Avec la délicatesse qui lui était coutumière, Florence vint à nouveau secouer la porte. Quelques débris tombèrent de la serrure éclatée. Des bruits de métal chutant en cascade se firent entendre à l’intérieur même de la porte, et Florence put la tirer d’un bon demi-centimètre, mais le reste du cylindre tenait bon.

« On vient de détruire une porte qui n’est pas du tout à nous... »
Marcus, hébété, semblait sortir d’un long sommeil.
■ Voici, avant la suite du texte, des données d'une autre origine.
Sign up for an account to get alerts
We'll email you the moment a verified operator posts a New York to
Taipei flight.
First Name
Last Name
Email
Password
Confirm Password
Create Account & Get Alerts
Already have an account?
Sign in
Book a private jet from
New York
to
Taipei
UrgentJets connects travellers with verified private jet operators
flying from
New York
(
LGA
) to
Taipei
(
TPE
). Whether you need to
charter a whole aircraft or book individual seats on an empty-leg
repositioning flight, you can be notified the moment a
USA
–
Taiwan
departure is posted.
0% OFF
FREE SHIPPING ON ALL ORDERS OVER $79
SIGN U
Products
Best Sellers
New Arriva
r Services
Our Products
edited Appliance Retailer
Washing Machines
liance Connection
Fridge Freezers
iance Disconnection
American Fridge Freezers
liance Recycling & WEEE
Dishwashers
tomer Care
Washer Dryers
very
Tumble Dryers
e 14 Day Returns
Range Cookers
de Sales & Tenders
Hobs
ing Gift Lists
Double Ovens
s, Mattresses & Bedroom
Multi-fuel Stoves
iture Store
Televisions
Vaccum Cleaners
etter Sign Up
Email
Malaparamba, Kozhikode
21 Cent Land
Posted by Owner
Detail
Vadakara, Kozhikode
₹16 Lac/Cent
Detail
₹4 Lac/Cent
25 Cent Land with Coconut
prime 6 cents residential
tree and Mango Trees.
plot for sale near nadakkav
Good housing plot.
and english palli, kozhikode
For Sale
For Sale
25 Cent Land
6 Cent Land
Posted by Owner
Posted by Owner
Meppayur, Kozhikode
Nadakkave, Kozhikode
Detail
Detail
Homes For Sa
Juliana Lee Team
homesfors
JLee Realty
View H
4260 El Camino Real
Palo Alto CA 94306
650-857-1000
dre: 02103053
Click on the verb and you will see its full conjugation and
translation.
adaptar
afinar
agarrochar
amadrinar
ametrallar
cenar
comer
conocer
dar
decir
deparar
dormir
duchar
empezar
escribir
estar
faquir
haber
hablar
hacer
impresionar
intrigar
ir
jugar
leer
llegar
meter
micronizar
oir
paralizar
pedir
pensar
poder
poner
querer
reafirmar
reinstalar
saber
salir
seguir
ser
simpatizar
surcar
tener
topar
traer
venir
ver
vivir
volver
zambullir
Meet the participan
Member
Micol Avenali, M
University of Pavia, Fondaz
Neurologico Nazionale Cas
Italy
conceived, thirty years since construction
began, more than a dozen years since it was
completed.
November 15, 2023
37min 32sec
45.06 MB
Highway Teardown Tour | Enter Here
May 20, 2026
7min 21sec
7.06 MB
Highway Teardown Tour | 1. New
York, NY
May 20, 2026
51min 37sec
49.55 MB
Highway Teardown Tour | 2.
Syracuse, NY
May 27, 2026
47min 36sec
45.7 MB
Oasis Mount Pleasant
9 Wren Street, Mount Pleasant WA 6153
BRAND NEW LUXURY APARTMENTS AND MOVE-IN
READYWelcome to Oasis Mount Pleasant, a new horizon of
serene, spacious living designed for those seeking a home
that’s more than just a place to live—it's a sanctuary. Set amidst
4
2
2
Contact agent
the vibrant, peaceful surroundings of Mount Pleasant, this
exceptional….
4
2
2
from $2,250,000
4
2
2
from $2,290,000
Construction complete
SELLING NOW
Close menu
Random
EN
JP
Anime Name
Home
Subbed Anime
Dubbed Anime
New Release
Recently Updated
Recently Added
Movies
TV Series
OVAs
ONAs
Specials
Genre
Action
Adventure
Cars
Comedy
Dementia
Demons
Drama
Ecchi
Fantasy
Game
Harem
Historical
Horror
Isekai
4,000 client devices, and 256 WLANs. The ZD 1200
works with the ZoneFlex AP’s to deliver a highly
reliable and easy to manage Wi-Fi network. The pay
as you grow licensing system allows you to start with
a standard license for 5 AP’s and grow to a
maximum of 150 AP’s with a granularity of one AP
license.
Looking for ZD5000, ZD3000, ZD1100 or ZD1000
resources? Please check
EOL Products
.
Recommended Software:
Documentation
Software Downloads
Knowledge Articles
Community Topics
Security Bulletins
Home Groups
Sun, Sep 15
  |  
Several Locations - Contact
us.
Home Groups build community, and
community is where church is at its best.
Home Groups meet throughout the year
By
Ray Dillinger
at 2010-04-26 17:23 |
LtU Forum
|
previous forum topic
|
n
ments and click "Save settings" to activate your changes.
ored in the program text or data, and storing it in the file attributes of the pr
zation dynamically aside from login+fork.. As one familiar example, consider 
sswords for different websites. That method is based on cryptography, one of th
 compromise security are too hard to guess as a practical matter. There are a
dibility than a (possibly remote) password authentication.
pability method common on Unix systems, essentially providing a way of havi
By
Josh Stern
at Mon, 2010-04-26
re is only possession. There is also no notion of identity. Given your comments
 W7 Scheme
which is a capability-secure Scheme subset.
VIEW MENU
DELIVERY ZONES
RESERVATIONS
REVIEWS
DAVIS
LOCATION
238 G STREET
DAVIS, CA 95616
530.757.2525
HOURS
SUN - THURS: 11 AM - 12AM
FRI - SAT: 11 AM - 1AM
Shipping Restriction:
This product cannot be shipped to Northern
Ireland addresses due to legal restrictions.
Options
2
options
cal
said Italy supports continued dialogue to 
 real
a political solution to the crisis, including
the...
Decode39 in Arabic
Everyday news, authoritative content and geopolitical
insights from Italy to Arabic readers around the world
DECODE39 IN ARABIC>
En effet, la porte était en bien piteux état. Toujours fermée, elle portait une belle éventration à la disqueuse, et la serrure était tout à fait hors-service.
« Oui, eh bien… On était coincés ! »
Joseph arborait une teinte rouge pivoine. C’était peut-être bien la première fois qu’il se livrait à quoi que ce soit d’illégal, et il n’aurait pas pensé qu’il s’agirait de pénétrer par effraction dans un dépôt de bus en détruisant la porte. Enfin, s’agissait-il de pénétrer où que ce soit ? L’idée était plutôt de s’en échapper, mais, encore faudrait-il expliquer ça aux compagnies d’assurances.

Tirant de tout son poids sur la poignée, Florence ne parvint qu’à s’essouffler.
« Si on avait quelque chose pour faire levier, on pourrait être plus efficaces. »
Tous se regardèrent. Personne ne voulait retourner dans le deuxième sous-sol baigné de lumière glauque.